Task description:
Reproduce the full listing below exactly. Do not include the pictures.

Available data:
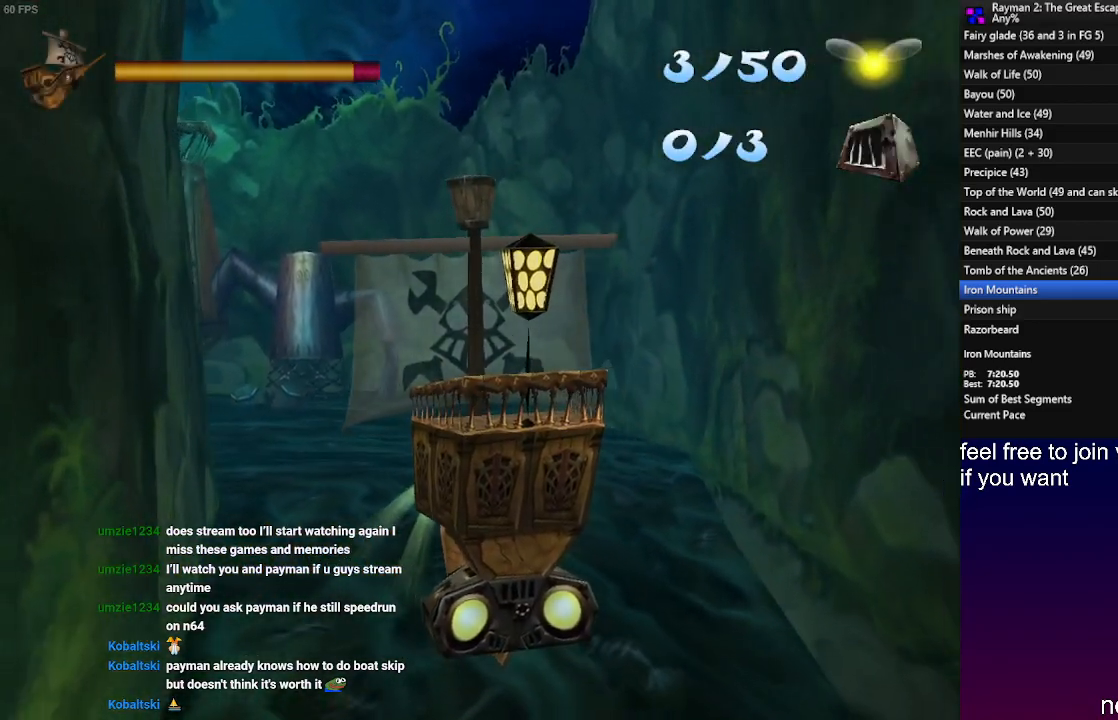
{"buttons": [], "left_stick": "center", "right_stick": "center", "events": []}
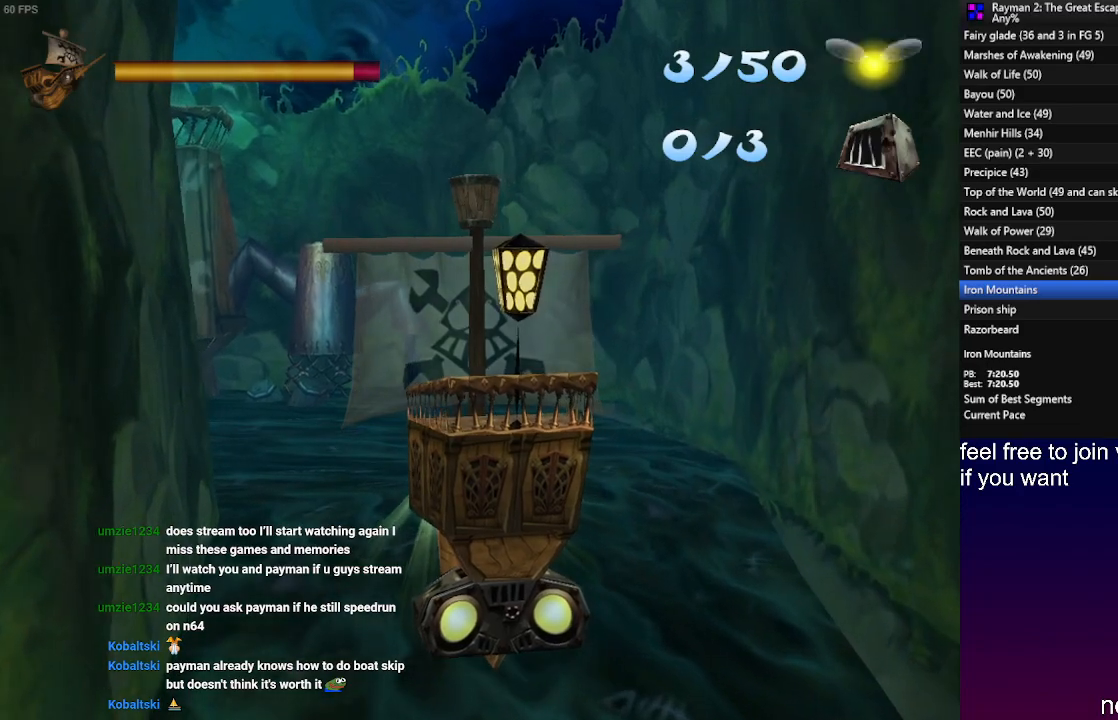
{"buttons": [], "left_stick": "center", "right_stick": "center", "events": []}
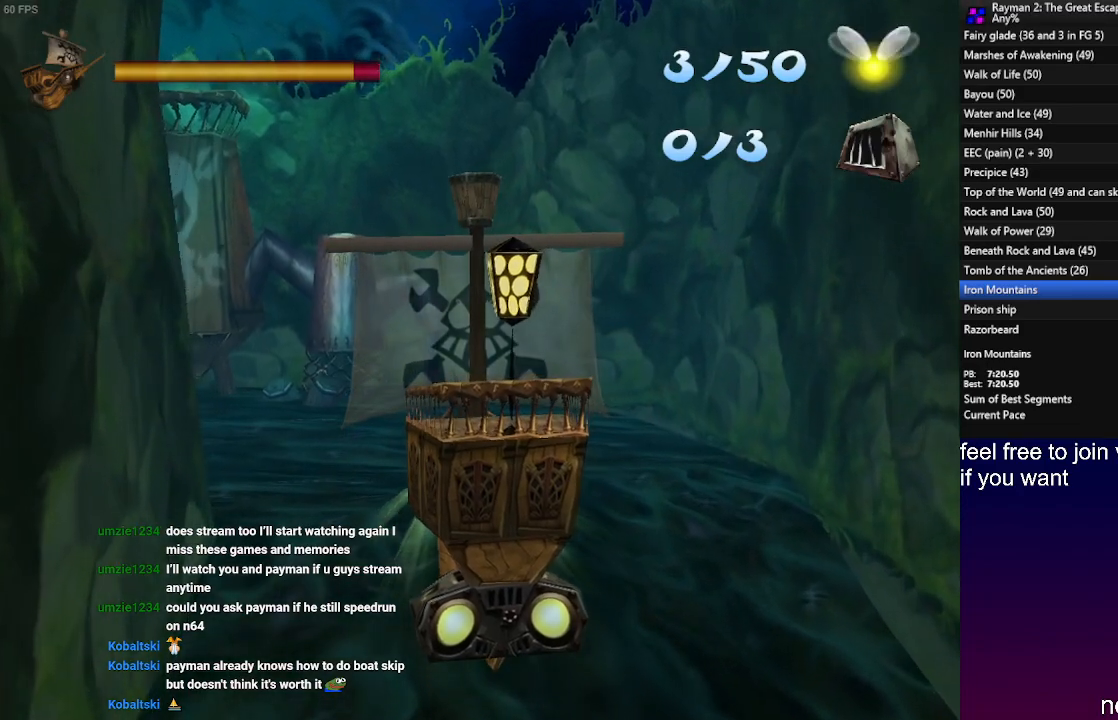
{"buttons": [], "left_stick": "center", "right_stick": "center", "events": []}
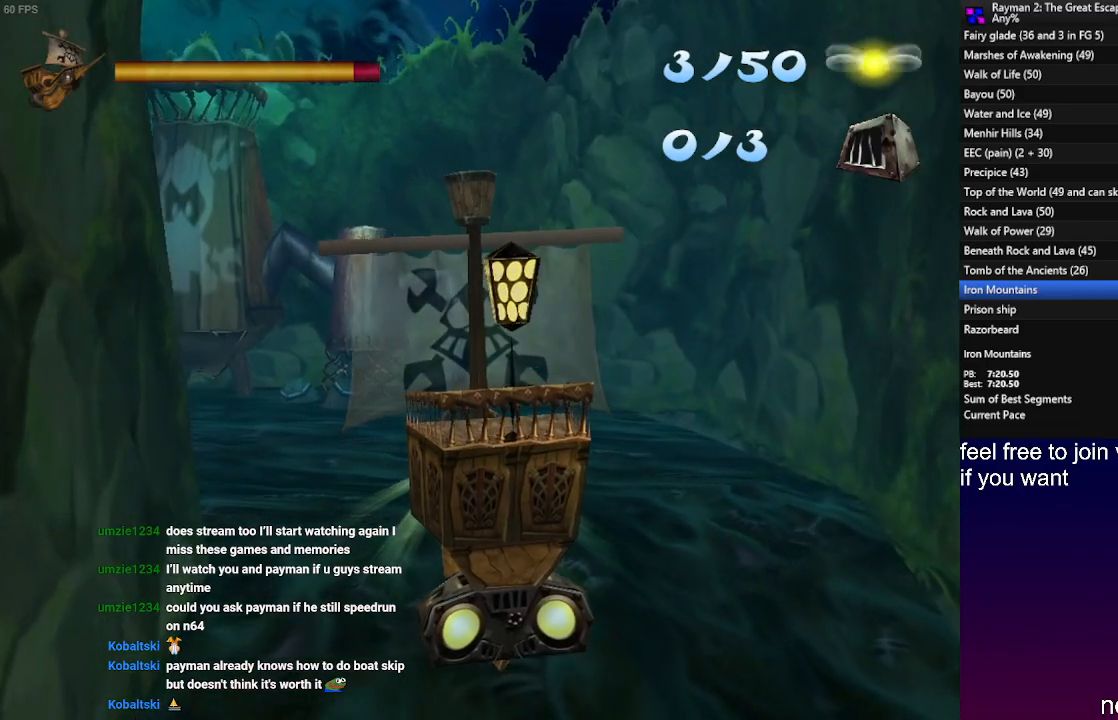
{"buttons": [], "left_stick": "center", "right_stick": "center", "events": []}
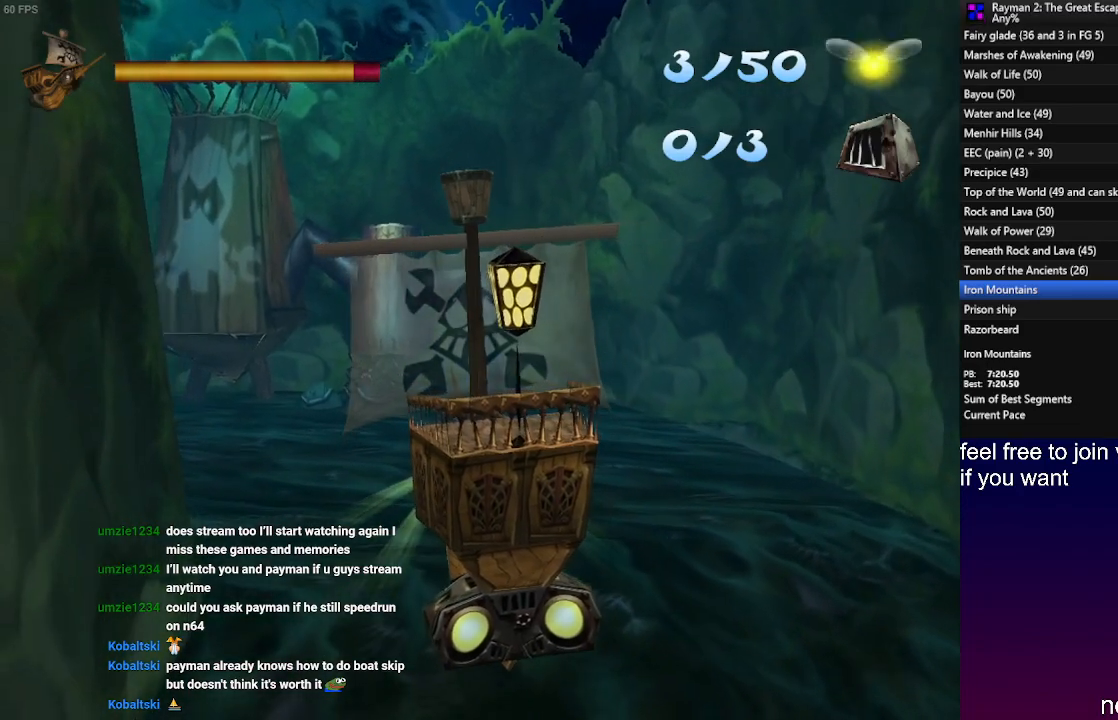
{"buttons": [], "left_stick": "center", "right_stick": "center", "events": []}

Solution below:
{"buttons": [], "left_stick": "center", "right_stick": "center", "events": []}
{"buttons": [], "left_stick": "center", "right_stick": "center", "events": []}
{"buttons": [], "left_stick": "center", "right_stick": "center", "events": []}
{"buttons": [], "left_stick": "center", "right_stick": "center", "events": []}
{"buttons": [], "left_stick": "center", "right_stick": "center", "events": []}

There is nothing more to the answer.